#### [The problem]
Whenever a line of the data below holds the string "Division", copy that line.

#### [Data provided]

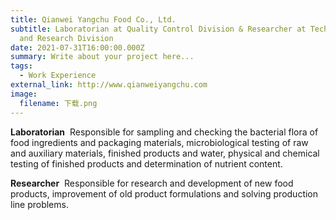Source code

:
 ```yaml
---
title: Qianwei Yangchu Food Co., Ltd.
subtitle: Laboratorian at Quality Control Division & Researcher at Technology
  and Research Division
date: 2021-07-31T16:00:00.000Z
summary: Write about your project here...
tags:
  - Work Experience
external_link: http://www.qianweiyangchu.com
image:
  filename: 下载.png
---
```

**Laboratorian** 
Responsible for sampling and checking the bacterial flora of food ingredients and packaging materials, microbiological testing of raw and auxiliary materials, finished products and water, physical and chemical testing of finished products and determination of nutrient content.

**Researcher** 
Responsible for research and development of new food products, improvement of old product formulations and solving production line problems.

#### [Written response]
subtitle: Laboratorian at Quality Control Division & Researcher at Technology
  and Research Division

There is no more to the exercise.